Reproduce the listing below verbatim, from the line containing "genus: Chondria" through the line containing "state / province: Quintana Roo", inclusive.

### Records

* Start *

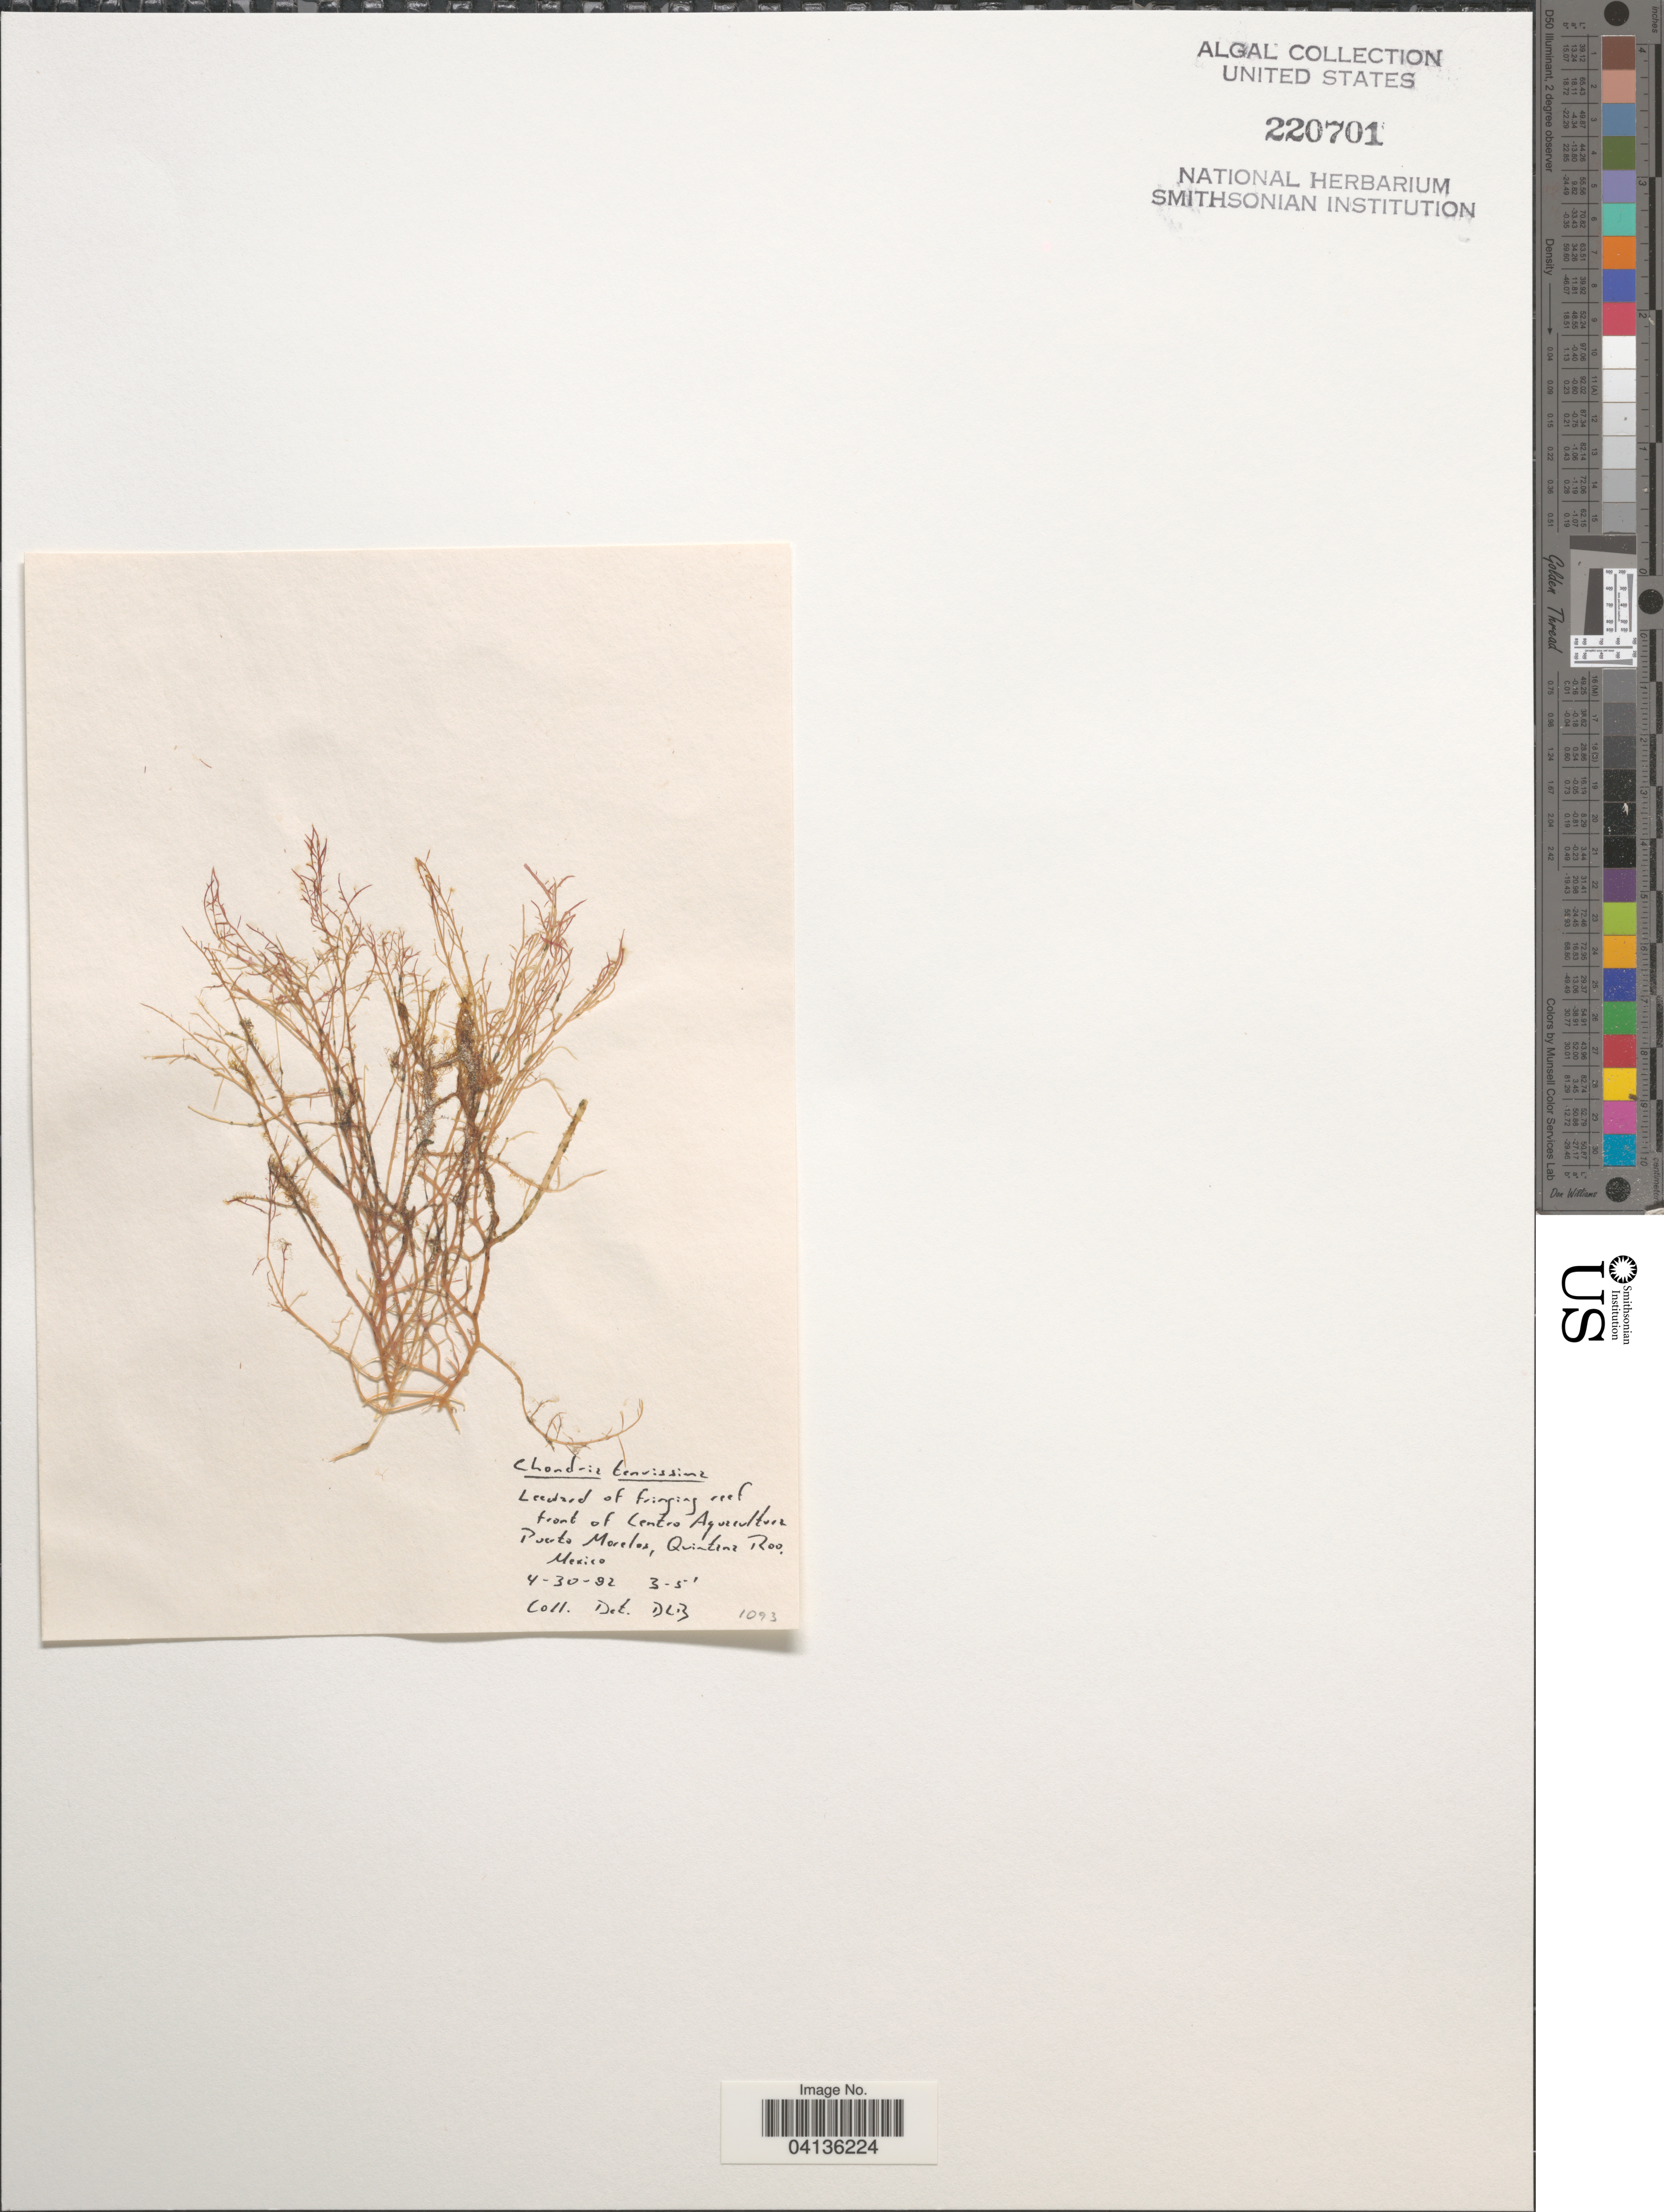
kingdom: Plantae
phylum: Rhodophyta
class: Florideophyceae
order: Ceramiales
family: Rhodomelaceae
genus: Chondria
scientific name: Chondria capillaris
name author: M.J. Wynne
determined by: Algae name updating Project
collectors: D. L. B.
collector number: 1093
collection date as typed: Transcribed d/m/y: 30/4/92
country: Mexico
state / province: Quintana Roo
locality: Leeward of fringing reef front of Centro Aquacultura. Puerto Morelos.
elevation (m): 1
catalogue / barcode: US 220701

* End *
* Start *

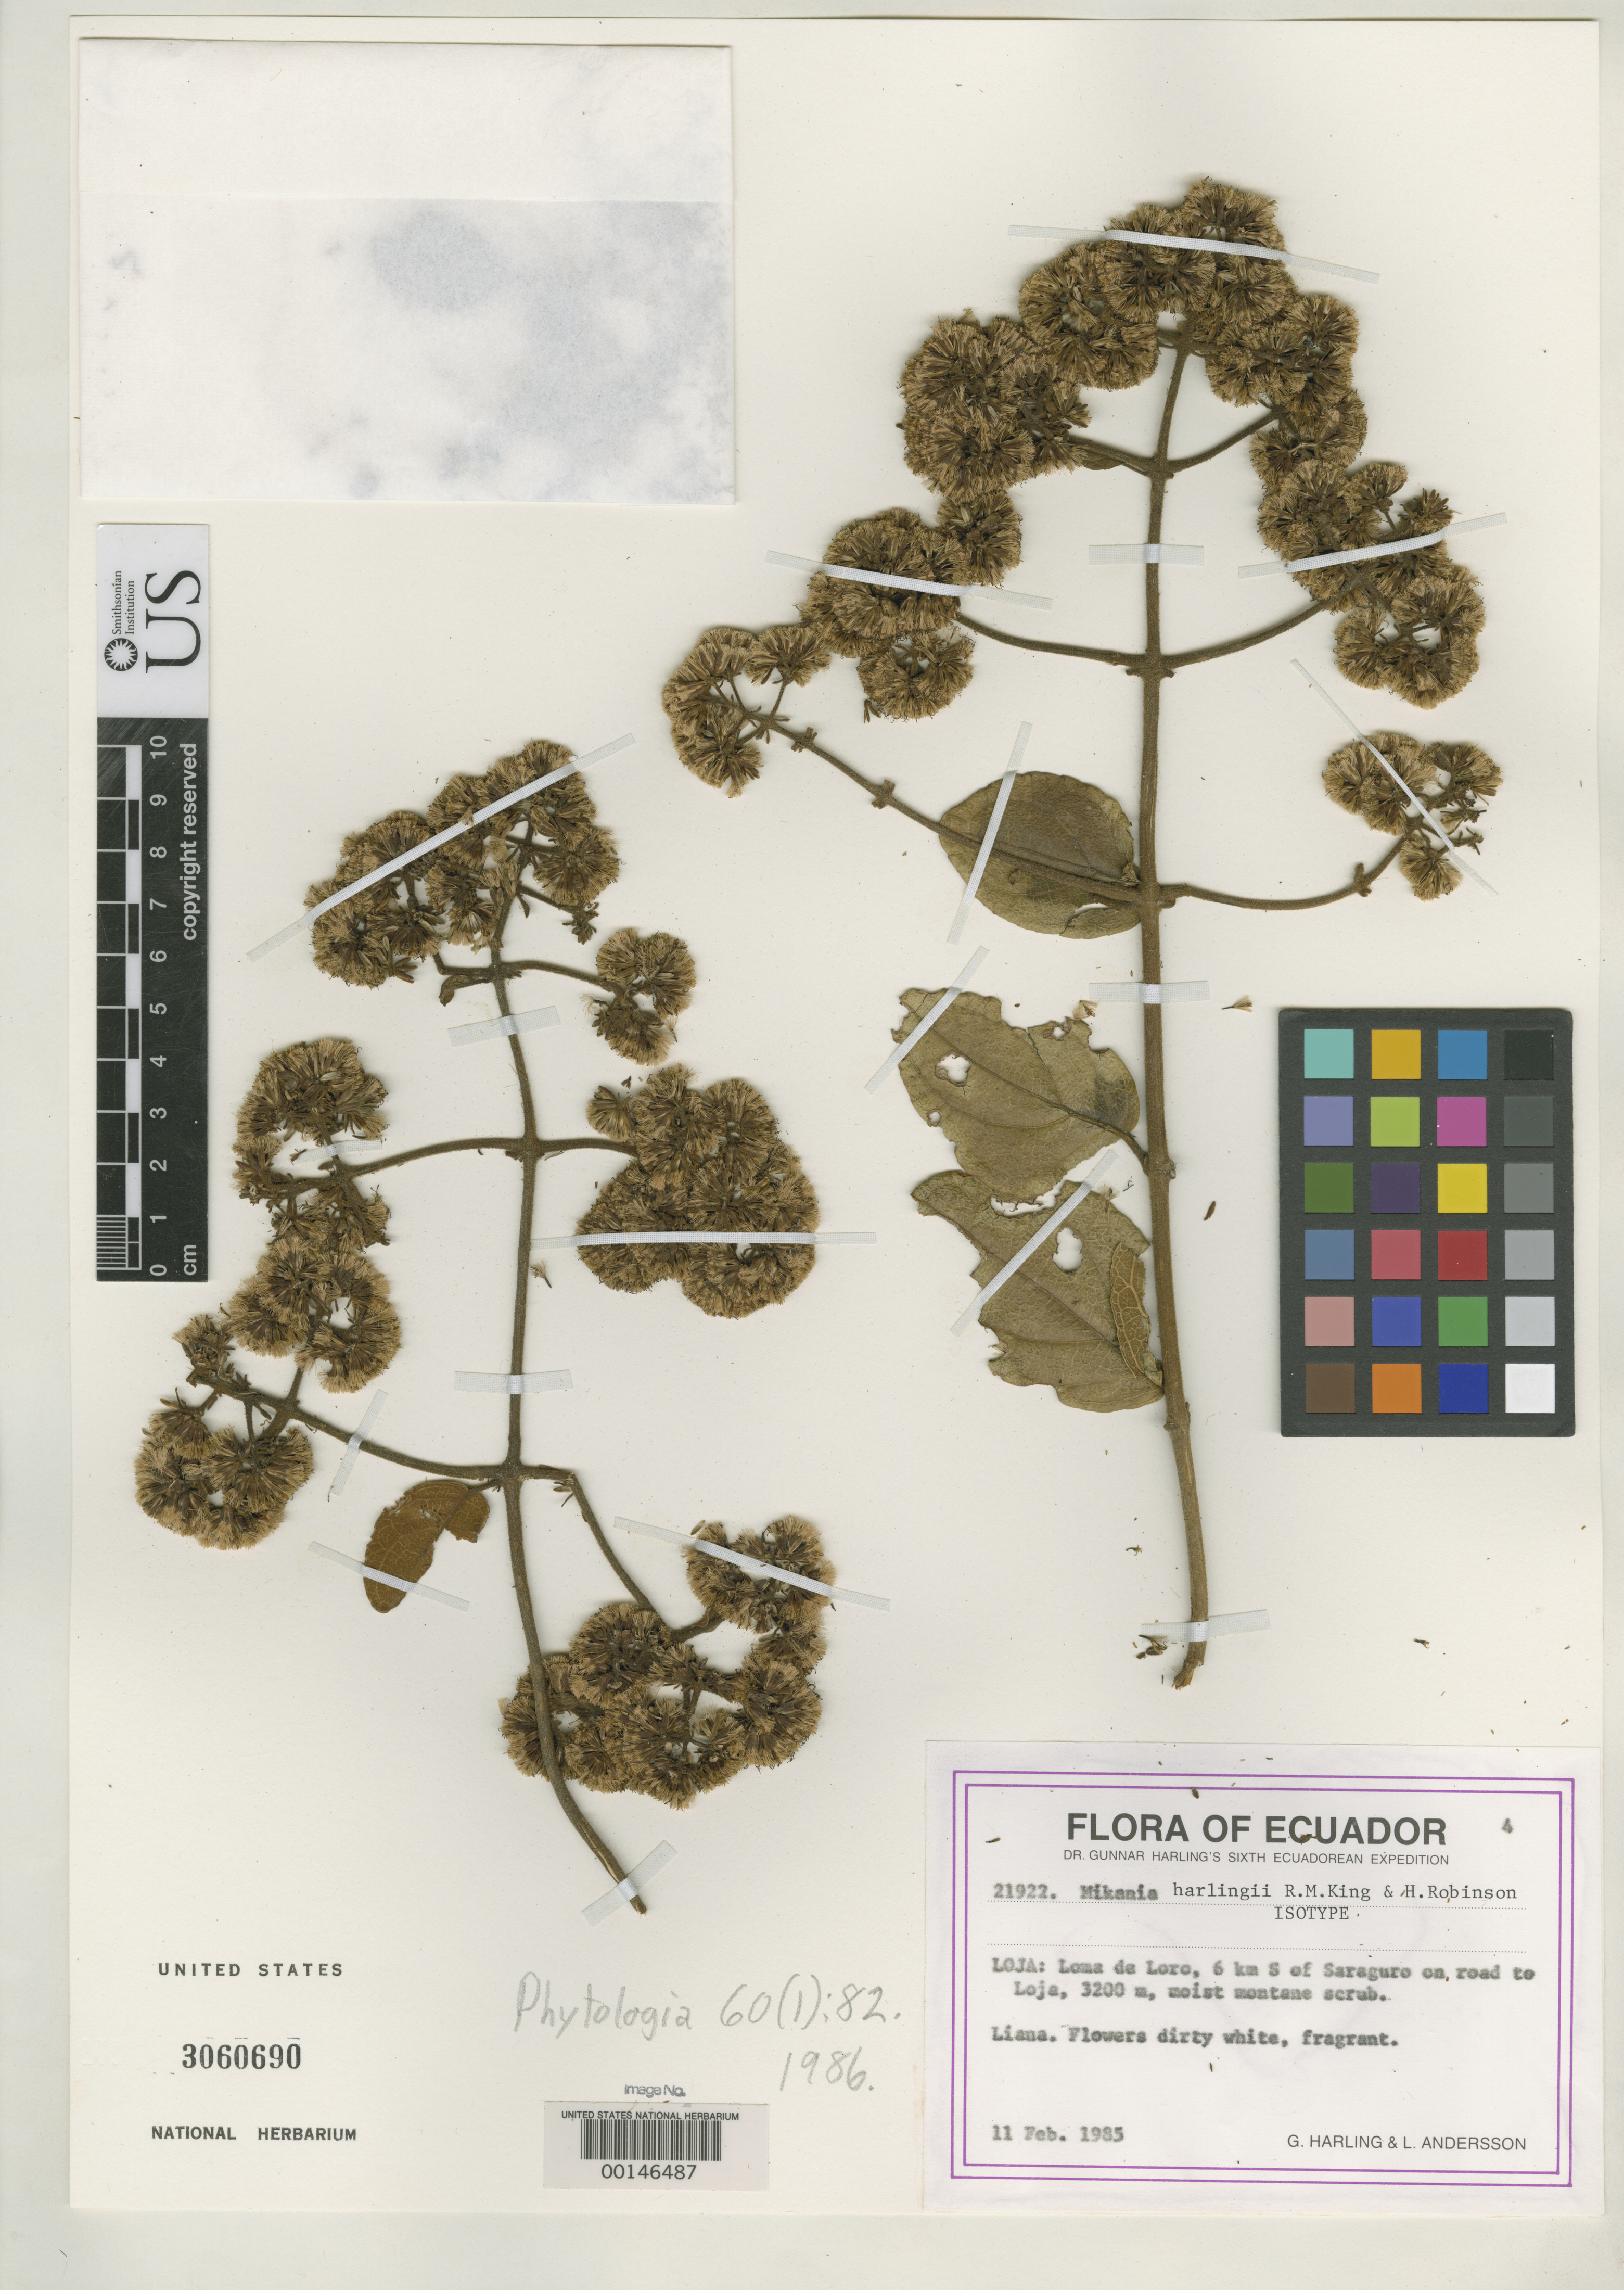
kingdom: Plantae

* End *

### Result of the task
genus: Chondria
scientific name: Chondria capillaris
name author: M.J. Wynne
determined by: Algae name updating Project
collectors: D. L. B.
collector number: 1093
collection date as typed: Transcribed d/m/y: 30/4/92
country: Mexico
state / province: Quintana Roo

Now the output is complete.